» **Goal of the exercise**
The answer must be every line of the records below that contains the word "baseline".

» **Dataset**
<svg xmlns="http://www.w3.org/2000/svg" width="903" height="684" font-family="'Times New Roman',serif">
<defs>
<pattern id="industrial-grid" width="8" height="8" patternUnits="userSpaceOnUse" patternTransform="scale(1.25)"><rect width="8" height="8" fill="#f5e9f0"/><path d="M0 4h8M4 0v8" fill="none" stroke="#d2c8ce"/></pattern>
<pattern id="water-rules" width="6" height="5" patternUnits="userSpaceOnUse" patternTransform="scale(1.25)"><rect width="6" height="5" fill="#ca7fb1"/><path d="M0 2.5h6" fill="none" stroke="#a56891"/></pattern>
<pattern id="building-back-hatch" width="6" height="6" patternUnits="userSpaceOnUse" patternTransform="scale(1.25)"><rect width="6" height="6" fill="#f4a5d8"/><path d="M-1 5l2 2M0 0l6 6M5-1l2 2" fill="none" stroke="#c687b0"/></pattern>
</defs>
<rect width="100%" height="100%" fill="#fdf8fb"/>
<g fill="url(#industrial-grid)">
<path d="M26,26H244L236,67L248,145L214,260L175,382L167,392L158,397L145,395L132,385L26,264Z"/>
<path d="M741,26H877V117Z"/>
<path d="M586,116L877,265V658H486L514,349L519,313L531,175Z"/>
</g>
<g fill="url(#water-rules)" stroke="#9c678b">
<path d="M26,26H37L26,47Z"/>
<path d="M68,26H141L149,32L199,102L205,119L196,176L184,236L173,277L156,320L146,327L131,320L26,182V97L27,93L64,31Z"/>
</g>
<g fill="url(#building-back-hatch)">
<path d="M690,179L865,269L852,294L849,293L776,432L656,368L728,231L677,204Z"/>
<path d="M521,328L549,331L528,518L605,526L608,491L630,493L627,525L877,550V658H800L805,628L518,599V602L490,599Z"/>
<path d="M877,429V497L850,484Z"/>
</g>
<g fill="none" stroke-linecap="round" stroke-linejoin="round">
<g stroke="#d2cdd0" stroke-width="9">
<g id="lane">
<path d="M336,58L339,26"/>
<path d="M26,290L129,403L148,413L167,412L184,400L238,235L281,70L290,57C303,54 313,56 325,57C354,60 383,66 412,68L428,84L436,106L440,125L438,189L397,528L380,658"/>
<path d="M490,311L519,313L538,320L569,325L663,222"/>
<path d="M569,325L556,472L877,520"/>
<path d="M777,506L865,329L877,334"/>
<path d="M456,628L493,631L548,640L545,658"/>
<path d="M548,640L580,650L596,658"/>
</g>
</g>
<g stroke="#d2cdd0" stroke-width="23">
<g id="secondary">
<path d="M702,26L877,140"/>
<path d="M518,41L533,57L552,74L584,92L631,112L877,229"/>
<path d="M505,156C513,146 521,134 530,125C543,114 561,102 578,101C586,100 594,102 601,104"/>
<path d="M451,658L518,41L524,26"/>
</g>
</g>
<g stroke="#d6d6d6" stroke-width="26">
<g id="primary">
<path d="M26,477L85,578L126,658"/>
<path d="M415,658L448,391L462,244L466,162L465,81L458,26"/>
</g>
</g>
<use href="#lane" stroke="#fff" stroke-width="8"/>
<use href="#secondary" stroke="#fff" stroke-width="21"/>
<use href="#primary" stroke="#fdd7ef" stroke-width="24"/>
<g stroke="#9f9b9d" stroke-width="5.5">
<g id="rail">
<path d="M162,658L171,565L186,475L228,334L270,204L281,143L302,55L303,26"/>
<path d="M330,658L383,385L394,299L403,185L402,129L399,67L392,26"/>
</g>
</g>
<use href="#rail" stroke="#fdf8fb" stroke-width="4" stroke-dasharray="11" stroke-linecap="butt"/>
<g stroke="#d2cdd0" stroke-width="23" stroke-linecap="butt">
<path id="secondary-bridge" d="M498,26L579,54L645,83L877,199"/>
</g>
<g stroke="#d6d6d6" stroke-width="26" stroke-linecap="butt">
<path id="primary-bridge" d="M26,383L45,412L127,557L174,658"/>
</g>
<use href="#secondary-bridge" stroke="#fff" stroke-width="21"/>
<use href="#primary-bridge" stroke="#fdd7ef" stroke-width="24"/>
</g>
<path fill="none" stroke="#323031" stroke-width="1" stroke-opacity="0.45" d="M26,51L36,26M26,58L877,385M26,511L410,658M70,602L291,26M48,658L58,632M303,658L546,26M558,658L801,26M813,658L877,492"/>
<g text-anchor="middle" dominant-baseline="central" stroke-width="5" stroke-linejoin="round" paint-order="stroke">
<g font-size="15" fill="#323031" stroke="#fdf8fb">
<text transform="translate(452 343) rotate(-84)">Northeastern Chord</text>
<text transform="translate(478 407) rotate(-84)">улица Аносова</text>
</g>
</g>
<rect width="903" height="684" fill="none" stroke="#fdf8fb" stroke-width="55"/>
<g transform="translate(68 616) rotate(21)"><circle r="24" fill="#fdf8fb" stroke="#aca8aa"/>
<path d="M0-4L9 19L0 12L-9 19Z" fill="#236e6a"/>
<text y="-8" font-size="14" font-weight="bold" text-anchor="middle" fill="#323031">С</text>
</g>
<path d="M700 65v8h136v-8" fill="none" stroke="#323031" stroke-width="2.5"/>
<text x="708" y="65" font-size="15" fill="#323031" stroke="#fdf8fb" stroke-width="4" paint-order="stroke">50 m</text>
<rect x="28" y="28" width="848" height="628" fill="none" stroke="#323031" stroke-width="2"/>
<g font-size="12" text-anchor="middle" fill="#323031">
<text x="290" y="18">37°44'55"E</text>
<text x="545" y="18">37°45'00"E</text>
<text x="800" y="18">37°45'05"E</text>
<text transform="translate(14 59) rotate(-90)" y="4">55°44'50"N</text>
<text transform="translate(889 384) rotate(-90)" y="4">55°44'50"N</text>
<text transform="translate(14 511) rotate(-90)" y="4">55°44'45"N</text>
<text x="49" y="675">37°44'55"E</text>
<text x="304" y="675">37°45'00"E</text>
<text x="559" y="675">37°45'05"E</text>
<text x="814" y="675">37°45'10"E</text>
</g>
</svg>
---
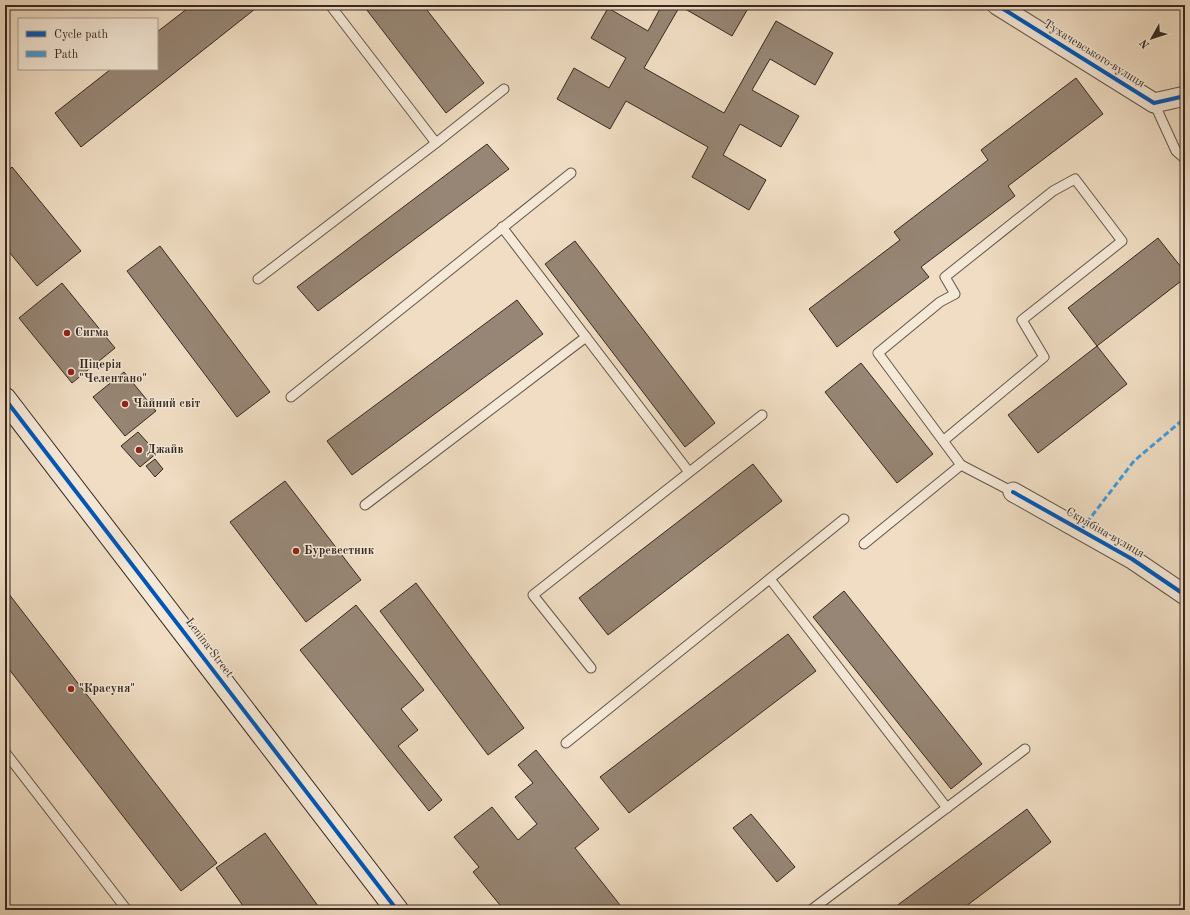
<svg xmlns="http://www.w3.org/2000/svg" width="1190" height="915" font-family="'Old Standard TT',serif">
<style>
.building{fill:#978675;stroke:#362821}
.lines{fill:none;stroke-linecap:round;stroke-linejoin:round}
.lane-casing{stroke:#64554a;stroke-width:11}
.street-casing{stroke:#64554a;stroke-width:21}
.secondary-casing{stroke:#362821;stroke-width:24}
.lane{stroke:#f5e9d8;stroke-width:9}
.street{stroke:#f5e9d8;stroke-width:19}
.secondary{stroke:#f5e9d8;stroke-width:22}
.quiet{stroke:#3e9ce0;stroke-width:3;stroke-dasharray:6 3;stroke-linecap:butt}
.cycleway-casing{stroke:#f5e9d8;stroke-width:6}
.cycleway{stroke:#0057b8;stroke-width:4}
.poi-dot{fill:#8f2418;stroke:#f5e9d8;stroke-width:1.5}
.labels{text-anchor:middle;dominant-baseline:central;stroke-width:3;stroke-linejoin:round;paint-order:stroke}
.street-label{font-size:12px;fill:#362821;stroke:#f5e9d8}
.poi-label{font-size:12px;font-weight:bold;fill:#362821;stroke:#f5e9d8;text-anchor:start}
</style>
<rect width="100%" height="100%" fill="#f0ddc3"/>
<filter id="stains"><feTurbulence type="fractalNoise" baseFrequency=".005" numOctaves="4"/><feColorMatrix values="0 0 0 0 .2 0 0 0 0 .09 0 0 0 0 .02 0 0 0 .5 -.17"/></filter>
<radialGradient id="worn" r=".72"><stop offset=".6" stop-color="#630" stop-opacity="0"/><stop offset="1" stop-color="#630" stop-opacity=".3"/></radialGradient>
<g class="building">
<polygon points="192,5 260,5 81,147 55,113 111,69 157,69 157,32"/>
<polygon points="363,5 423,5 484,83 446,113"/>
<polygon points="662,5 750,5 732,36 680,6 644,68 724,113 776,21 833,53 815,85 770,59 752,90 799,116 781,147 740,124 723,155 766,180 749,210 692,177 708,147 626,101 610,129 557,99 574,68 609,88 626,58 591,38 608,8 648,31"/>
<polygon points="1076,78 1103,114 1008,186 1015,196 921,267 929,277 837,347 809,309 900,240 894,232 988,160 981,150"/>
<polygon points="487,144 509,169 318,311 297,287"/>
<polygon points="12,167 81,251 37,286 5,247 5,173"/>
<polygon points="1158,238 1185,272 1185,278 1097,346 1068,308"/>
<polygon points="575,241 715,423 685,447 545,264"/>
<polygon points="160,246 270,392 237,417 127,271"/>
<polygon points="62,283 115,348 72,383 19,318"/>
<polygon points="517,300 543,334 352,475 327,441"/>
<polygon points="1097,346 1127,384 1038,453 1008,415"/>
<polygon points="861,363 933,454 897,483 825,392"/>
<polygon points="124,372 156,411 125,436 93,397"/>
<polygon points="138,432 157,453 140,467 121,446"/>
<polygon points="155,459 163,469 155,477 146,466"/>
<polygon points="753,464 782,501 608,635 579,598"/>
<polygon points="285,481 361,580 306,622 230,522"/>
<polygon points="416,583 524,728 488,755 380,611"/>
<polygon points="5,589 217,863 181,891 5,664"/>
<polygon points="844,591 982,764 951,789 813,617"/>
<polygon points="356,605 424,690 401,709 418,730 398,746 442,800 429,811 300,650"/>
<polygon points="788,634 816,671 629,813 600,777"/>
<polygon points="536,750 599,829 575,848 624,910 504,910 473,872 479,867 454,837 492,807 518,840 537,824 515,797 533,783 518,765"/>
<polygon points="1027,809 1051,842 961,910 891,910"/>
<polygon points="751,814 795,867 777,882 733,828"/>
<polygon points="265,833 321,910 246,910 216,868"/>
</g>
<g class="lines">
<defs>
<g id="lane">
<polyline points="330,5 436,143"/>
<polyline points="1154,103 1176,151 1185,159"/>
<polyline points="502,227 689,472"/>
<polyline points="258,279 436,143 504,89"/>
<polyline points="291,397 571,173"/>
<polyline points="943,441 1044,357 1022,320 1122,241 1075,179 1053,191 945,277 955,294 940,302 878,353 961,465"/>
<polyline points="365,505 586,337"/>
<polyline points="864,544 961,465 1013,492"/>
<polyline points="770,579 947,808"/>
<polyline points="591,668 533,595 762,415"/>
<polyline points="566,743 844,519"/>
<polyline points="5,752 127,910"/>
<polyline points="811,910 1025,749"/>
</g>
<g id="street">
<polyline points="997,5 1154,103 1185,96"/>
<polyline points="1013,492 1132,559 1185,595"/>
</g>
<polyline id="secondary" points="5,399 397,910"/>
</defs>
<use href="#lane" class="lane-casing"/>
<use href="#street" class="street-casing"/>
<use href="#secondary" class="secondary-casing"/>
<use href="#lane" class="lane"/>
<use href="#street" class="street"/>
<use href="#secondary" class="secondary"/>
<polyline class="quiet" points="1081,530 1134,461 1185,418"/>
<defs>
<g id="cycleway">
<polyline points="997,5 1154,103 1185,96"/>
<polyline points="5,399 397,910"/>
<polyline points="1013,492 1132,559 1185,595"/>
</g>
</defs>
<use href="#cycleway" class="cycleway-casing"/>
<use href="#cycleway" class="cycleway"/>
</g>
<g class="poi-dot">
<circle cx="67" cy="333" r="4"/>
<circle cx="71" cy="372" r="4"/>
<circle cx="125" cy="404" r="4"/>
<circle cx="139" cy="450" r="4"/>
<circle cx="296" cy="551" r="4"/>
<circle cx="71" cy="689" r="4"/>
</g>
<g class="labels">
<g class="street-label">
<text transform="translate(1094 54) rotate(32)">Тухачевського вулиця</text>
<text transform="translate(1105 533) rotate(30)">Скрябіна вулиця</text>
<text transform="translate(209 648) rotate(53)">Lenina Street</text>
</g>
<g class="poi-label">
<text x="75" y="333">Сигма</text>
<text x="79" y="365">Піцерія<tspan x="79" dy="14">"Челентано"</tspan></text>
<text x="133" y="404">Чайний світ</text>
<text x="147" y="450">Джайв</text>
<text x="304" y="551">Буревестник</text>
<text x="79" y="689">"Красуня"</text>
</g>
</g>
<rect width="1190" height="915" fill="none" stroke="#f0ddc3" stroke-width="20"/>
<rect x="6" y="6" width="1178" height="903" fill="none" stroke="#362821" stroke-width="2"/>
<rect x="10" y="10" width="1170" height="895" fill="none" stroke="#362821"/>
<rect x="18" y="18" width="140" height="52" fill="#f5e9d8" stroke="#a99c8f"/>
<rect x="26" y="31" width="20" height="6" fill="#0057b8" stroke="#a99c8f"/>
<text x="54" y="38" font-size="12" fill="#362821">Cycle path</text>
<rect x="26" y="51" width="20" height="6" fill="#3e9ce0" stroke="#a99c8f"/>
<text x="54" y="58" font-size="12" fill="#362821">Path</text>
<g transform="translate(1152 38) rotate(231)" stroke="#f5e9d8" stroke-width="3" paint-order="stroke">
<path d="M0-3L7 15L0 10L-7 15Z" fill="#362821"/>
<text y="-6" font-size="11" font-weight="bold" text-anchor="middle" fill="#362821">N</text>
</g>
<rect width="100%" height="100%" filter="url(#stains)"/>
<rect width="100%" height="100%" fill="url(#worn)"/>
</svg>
==
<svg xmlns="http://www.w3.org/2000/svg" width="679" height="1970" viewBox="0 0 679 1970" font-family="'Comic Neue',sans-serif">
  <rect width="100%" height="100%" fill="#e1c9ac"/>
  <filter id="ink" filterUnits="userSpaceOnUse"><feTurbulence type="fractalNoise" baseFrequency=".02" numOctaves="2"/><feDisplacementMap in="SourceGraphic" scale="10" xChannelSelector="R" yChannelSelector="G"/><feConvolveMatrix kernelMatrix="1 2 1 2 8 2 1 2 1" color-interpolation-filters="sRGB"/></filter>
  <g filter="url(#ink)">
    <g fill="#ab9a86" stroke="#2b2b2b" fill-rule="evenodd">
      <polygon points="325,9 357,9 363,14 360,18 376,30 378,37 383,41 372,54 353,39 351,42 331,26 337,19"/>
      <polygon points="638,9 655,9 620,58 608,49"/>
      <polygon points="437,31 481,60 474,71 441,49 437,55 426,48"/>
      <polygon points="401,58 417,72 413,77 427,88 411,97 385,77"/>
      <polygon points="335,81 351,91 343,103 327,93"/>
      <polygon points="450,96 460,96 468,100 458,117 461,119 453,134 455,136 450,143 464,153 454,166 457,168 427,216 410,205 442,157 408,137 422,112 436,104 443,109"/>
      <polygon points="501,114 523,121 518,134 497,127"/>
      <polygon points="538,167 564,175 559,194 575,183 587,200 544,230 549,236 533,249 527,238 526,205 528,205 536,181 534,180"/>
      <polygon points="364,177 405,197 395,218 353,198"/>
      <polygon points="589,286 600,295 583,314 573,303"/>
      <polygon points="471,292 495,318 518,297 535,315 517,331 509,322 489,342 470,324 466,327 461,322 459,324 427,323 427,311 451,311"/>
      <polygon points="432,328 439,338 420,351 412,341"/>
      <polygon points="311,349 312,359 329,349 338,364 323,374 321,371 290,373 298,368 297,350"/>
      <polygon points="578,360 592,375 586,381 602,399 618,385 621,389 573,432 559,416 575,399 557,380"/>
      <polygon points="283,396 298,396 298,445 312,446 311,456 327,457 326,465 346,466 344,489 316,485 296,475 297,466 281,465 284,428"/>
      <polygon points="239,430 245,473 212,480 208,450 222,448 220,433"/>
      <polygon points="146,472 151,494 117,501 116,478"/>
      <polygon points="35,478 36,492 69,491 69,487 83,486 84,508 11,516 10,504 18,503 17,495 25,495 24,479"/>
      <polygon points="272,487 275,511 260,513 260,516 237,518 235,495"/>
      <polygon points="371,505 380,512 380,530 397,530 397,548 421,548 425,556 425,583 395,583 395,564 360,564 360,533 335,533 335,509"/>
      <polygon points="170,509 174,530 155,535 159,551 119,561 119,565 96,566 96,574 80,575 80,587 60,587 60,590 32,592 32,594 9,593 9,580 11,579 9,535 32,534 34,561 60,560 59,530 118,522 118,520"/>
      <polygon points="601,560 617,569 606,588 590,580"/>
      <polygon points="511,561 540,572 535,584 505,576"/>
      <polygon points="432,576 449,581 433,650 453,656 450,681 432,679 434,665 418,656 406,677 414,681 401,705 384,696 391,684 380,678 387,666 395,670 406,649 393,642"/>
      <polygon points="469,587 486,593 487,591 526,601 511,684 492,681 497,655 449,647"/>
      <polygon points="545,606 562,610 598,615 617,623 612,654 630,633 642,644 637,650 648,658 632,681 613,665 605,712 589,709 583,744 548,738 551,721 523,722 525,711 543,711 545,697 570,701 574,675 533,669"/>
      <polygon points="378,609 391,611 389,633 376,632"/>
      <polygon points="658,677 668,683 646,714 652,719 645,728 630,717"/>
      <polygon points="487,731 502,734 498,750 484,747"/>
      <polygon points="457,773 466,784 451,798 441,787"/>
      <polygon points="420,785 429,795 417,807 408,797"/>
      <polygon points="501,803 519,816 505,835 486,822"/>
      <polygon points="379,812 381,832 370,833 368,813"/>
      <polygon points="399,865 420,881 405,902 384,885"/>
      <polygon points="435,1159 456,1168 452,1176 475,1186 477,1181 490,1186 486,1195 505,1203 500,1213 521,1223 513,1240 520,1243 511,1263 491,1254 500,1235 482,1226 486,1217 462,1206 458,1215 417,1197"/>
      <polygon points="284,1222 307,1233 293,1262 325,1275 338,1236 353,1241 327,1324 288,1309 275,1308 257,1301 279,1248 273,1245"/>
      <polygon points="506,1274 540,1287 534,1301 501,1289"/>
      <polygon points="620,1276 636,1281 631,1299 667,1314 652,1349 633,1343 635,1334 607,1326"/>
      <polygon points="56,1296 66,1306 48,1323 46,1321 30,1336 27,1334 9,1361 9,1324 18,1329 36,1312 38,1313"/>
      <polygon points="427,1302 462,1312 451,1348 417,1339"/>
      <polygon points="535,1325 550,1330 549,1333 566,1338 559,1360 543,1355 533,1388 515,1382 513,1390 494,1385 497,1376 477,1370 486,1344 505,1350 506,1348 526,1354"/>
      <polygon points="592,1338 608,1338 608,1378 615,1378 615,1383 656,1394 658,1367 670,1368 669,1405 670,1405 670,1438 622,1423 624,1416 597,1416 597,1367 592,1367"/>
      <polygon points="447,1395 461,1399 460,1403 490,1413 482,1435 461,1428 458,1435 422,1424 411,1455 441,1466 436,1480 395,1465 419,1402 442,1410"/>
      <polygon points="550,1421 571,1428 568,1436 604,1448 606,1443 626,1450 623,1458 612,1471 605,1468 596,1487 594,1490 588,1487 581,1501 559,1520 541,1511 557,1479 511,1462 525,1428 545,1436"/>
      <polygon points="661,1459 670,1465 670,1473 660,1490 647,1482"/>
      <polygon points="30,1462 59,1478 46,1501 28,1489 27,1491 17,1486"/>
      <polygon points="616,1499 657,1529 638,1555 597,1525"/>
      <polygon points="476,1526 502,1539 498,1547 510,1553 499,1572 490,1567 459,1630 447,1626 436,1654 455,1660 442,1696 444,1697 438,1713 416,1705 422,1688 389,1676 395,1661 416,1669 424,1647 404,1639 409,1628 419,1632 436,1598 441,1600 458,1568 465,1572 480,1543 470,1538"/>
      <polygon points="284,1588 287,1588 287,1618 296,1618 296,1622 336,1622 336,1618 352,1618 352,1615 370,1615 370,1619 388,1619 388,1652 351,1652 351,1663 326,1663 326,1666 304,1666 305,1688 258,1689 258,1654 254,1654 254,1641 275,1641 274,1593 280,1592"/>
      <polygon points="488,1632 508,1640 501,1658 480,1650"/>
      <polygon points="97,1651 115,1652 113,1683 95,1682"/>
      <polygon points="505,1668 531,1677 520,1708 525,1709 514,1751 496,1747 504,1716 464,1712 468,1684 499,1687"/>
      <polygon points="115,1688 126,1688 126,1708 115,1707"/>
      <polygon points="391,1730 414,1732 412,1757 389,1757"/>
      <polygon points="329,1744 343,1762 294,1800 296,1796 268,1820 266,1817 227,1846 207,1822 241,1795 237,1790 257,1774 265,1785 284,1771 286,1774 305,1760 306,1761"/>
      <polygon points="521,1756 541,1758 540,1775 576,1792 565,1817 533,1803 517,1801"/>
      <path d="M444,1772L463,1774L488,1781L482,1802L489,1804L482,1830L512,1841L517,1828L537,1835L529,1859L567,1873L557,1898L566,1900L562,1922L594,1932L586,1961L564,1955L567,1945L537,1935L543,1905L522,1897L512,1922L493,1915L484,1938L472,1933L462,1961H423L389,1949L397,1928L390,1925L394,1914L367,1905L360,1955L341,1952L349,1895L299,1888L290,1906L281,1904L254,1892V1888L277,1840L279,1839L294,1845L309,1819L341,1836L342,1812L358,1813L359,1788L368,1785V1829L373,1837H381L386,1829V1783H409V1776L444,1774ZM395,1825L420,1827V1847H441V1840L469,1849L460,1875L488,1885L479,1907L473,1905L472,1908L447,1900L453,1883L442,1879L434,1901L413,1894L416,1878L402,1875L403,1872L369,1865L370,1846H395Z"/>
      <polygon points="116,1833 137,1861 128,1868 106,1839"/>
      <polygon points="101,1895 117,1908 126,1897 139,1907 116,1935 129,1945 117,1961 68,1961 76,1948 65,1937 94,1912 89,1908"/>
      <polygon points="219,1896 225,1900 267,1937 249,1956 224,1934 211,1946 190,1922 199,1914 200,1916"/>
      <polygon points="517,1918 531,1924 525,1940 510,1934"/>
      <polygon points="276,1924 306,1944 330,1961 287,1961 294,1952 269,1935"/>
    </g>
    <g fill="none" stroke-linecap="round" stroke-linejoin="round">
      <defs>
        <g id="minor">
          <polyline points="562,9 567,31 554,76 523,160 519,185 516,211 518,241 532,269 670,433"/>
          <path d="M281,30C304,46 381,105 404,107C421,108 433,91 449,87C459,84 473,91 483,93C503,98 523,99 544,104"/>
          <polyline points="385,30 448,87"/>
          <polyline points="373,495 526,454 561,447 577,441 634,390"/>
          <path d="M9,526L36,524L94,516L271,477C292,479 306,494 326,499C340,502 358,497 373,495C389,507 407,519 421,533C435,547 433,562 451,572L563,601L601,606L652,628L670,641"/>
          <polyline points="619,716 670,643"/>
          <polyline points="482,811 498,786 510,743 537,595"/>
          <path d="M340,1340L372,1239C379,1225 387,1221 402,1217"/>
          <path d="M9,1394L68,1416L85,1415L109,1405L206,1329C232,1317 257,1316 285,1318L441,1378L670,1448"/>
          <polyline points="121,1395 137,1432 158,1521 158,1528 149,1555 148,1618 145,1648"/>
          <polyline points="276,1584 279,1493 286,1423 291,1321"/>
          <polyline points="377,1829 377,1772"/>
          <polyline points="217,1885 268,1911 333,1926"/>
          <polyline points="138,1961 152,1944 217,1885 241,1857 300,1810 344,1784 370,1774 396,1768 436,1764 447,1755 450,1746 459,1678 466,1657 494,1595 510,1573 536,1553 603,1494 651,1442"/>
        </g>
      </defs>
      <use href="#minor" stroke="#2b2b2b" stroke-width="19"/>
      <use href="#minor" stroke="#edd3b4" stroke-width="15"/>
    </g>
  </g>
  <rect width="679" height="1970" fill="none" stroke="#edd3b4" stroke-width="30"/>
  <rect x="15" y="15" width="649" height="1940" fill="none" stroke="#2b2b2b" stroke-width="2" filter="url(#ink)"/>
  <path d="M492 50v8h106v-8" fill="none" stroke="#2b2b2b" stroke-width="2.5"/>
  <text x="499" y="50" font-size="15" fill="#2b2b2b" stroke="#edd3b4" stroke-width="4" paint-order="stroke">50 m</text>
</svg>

» **Task response**
<g text-anchor="middle" dominant-baseline="central" stroke-width="5" stroke-linejoin="round" paint-order="stroke">
.labels{text-anchor:middle;dominant-baseline:central;stroke-width:3;stroke-linejoin:round;paint-order:stroke}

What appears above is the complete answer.